**GIVEN INSTRUCTION**
For the stretch of entries from the line containing "family: Lobariaceae" through the line containing "common name: Coltsfoot", swap each "scientific name" for "binomial". Return only those lines, otherwise unchanged.

───── SOURCE MATERIAL ─────

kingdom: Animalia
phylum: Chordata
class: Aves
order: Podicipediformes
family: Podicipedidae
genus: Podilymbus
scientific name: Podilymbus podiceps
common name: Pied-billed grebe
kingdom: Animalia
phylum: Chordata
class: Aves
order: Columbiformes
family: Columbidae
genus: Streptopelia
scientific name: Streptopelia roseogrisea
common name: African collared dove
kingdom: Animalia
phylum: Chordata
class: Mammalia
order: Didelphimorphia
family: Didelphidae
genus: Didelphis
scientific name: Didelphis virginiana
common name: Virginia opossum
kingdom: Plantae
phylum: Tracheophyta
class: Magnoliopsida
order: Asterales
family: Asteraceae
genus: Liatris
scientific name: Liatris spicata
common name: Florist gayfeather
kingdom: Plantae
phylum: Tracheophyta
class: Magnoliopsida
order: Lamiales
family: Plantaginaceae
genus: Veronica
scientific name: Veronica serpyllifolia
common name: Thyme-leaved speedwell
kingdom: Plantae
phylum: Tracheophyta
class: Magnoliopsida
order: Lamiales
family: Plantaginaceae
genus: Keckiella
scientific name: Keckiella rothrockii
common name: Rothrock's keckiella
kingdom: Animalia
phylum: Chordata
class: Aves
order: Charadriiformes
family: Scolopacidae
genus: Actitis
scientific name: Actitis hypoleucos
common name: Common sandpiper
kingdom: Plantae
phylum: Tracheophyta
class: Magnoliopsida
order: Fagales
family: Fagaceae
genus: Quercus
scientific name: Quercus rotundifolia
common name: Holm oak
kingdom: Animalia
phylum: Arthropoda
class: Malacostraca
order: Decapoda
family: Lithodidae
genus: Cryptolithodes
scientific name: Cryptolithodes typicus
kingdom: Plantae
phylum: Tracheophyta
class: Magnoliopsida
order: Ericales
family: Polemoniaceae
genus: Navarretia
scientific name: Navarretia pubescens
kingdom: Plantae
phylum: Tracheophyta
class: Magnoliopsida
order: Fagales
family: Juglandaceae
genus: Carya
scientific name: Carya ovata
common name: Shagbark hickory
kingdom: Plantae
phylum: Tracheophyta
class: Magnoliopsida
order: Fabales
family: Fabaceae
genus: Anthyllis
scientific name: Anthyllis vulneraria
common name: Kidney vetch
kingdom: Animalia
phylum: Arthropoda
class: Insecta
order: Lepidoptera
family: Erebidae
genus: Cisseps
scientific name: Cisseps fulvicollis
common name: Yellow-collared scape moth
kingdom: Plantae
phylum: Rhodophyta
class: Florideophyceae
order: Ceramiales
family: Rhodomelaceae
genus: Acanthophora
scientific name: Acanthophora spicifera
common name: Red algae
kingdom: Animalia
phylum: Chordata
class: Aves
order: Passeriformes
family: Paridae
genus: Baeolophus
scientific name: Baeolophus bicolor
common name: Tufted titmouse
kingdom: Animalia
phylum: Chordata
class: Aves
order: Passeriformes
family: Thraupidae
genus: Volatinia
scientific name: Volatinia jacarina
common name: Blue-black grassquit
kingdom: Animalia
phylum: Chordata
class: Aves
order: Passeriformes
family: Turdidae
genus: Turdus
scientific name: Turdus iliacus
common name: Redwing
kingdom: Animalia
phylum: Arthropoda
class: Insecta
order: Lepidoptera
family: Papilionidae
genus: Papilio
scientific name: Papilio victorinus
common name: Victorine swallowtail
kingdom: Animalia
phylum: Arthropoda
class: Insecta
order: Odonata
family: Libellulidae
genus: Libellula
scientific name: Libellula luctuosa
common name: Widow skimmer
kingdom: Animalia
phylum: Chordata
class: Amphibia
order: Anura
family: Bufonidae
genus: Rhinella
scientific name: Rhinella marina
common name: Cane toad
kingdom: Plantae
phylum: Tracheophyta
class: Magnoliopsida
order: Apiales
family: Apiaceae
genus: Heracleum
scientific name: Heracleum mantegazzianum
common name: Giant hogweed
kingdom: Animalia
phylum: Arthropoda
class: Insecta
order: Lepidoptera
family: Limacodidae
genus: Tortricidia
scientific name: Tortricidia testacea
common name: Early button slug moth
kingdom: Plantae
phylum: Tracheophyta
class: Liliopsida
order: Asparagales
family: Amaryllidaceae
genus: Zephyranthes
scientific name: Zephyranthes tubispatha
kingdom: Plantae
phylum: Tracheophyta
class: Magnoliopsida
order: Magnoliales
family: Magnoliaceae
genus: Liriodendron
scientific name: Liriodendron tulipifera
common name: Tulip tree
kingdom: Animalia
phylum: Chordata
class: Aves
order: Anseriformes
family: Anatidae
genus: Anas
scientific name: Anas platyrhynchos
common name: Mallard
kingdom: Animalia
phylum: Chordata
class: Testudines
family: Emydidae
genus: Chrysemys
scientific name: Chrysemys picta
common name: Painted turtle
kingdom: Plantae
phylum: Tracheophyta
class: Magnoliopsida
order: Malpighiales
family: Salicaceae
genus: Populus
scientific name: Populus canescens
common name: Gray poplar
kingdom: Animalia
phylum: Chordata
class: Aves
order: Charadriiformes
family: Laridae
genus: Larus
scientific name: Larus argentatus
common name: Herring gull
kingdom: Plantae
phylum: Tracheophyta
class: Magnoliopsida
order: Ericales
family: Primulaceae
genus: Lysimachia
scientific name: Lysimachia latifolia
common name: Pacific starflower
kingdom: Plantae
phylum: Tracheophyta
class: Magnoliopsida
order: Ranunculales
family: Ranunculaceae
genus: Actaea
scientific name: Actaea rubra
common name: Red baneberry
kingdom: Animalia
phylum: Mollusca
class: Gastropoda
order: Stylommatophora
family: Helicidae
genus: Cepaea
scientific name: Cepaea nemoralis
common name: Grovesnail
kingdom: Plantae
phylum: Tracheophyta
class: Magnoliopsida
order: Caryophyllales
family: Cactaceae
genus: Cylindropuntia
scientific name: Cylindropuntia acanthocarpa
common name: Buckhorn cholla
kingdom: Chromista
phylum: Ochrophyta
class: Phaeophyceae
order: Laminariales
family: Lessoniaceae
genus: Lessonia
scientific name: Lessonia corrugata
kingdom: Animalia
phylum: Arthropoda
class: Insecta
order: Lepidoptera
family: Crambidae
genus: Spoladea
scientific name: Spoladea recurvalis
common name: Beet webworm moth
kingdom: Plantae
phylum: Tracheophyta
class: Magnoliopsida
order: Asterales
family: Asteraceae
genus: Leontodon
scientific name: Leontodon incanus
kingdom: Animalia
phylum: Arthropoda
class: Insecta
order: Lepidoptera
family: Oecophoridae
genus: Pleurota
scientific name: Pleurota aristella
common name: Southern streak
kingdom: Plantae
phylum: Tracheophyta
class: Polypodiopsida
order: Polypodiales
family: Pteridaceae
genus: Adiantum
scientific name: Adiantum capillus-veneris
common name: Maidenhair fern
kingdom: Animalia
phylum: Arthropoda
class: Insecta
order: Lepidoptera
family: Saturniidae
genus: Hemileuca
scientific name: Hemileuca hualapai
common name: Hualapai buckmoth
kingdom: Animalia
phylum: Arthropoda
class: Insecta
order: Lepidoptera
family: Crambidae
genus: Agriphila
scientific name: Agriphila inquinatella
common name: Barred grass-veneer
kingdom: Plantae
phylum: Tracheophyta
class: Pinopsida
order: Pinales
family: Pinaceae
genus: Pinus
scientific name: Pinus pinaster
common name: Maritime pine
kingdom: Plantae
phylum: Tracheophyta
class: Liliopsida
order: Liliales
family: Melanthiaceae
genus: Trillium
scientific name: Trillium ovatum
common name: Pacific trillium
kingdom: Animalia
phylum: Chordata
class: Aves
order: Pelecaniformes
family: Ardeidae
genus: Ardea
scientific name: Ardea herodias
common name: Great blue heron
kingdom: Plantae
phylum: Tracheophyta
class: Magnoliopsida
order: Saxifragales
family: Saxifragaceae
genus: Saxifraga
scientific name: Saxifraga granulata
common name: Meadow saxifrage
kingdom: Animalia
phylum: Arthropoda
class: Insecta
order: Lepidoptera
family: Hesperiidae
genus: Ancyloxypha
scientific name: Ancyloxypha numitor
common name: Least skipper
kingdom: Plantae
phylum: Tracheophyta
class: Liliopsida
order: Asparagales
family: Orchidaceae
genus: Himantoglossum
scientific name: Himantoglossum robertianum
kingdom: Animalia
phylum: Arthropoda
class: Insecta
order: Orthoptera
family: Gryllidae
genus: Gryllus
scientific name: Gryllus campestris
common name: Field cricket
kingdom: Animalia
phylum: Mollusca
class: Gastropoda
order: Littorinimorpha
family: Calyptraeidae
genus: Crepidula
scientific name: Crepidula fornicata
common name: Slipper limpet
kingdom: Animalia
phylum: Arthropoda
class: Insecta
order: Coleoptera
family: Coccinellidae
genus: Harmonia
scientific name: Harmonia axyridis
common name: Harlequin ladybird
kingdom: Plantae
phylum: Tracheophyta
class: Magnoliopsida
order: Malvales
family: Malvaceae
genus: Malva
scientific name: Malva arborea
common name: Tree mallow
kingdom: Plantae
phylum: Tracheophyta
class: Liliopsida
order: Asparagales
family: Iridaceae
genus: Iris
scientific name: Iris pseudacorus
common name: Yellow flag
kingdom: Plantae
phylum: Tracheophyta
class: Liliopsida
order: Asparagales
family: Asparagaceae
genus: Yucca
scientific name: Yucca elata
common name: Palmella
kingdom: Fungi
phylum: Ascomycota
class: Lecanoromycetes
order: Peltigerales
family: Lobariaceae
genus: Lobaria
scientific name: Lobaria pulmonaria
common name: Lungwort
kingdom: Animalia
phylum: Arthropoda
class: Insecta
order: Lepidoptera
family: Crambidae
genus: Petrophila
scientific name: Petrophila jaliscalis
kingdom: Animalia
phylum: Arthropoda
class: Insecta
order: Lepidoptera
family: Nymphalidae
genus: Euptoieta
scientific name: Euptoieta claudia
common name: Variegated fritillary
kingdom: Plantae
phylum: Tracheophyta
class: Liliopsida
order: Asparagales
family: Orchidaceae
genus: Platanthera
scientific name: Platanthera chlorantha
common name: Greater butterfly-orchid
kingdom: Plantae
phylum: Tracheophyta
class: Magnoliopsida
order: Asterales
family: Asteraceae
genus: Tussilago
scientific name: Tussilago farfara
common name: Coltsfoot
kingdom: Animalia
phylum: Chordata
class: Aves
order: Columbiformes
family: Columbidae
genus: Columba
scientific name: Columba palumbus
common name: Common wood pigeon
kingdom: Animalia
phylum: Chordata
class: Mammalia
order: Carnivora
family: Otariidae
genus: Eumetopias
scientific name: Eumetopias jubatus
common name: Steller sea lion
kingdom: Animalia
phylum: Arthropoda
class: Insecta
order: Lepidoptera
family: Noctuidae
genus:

─────

**TASK RESULT**
family: Lobariaceae
genus: Lobaria
binomial: Lobaria pulmonaria
common name: Lungwort
kingdom: Animalia
phylum: Arthropoda
class: Insecta
order: Lepidoptera
family: Crambidae
genus: Petrophila
binomial: Petrophila jaliscalis
kingdom: Animalia
phylum: Arthropoda
class: Insecta
order: Lepidoptera
family: Nymphalidae
genus: Euptoieta
binomial: Euptoieta claudia
common name: Variegated fritillary
kingdom: Plantae
phylum: Tracheophyta
class: Liliopsida
order: Asparagales
family: Orchidaceae
genus: Platanthera
binomial: Platanthera chlorantha
common name: Greater butterfly-orchid
kingdom: Plantae
phylum: Tracheophyta
class: Magnoliopsida
order: Asterales
family: Asteraceae
genus: Tussilago
binomial: Tussilago farfara
common name: Coltsfoot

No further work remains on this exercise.